Como disse na abertura, não quis fazer um confronto entre luz e liberdade; elas nada têm de antagônico, mas de harmônico. Como duas teses, elas, e foi visto neste trabalho, não geram uma síntese, onde uma se funda sobre os escombros da outra, mas resulta – isto sim – no surgimento de uma super-tese, onde ambas convergem, se apóiam, dão suporte uma à outra, e são capazes de estabelecer, pelo diálogo realizado, um itinerário. Em nosso caso, um itinerário cristão, de vida nova, a partir da práxis do Ressuscitado. Ele é luz e liberdade.

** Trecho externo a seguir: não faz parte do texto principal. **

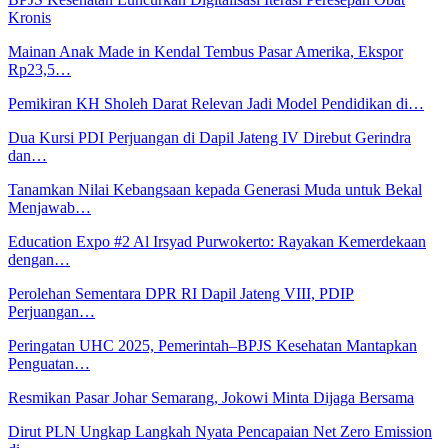
Kronis
Mainan Anak Made in Kendal Tembus Pasar Amerika, Ekspor
Rp23,5…
Pemikiran KH Sholeh Darat Relevan Jadi Model Pendidikan di…
Dua Kursi PDI Perjuangan di Dapil Jateng IV Direbut Gerindra
dan…
Tanamkan Nilai Kebangsaan kepada Generasi Muda untuk Bekal
Menjawab…
Education Expo #2 Al Irsyad Purwokerto: Rayakan Kemerdekaan
dengan…
Perolehan Sementara DPR RI Dapil Jateng VIII, PDIP
Perjuangan…
Peringatan UHC 2025, Pemerintah–BPJS Kesehatan Mantapkan
Penguatan…
Resmikan Pasar Johar Semarang, Jokowi Minta Dijaga Bersama
Dirut PLN Ungkap Langkah Nyata Pencapaian Net Zero Emission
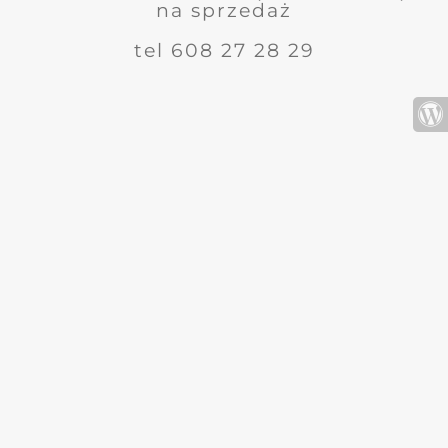
na sprzedaż
tel 608 27 28 29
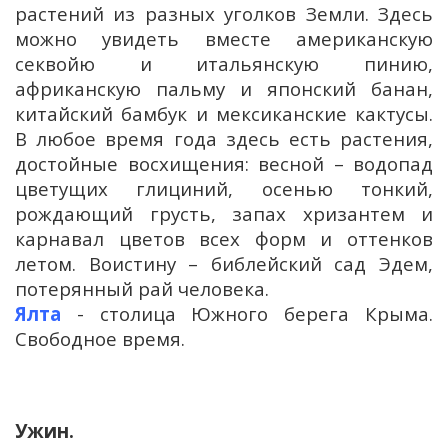
растений из разных уголков Земли. Здесь
можно увидеть вместе американскую
секвойю и итальянскую пинию,
африканскую пальму и японский банан,
китайский бамбук и мексиканские кактусы.
В любое время года здесь есть растения,
достойные восхищения: весной – водопад
цветущих глициний, осенью тонкий,
рождающий грусть, запах хризантем и
карнавал цветов всех форм и оттенков
летом. Воистину – библейский сад Эдем,
потерянный рай человека.
Ялта
- столица Южного берега Крыма.
Свободное время.
Ужин.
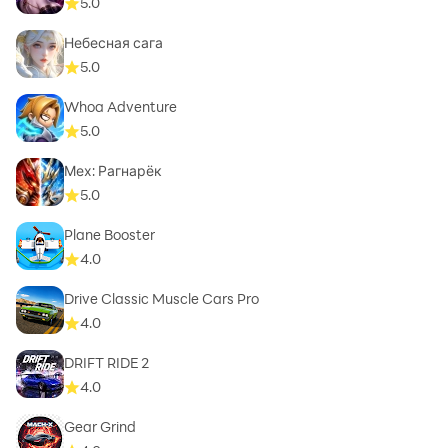
5.0
Небесная сага
5.0
Whoa Adventure
5.0
Мех: Рагнарёк
5.0
Plane Booster
4.0
Drive Classic Muscle Cars Pro
4.0
DRIFT RIDE 2
4.0
Gear Grind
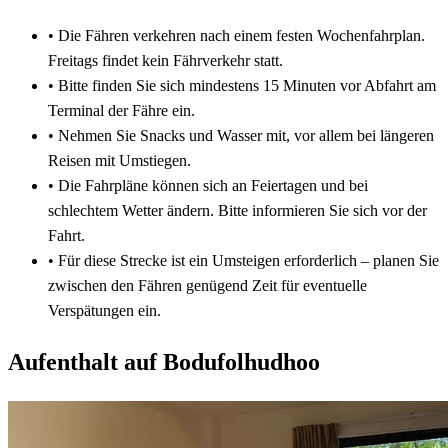
•
Die Fähren verkehren nach einem festen Wochenfahrplan.
Freitags findet kein Fährverkehr statt.
•
Bitte finden Sie sich mindestens 15 Minuten vor Abfahrt am
Terminal der Fähre ein.
•
Nehmen Sie Snacks und Wasser mit, vor allem bei längeren
Reisen mit Umstiegen.
•
Die Fahrpläne können sich an Feiertagen und bei
schlechtem Wetter ändern. Bitte informieren Sie sich vor der
Fahrt.
•
Für diese Strecke ist ein Umsteigen erforderlich – planen Sie
zwischen den Fähren genügend Zeit für eventuelle
Verspätungen ein.
Aufenthalt auf Bodufolhudhoo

Esta meditação de espiritualidade, utilizada em um retiro, pela riqueza que permite respigar, irá, depois de ampliada, se tornar um livro.

Texto-base de um retiro para padres levado a efeito em abril de 2010 no interior de São Paulo. O autor é Biblista e Doutor Teologia Moral. Autor de mais de uma centena de livros, entre eles “Jesus Cristo, a libertação de Javé”, Ed. Ave-Maria, 1999.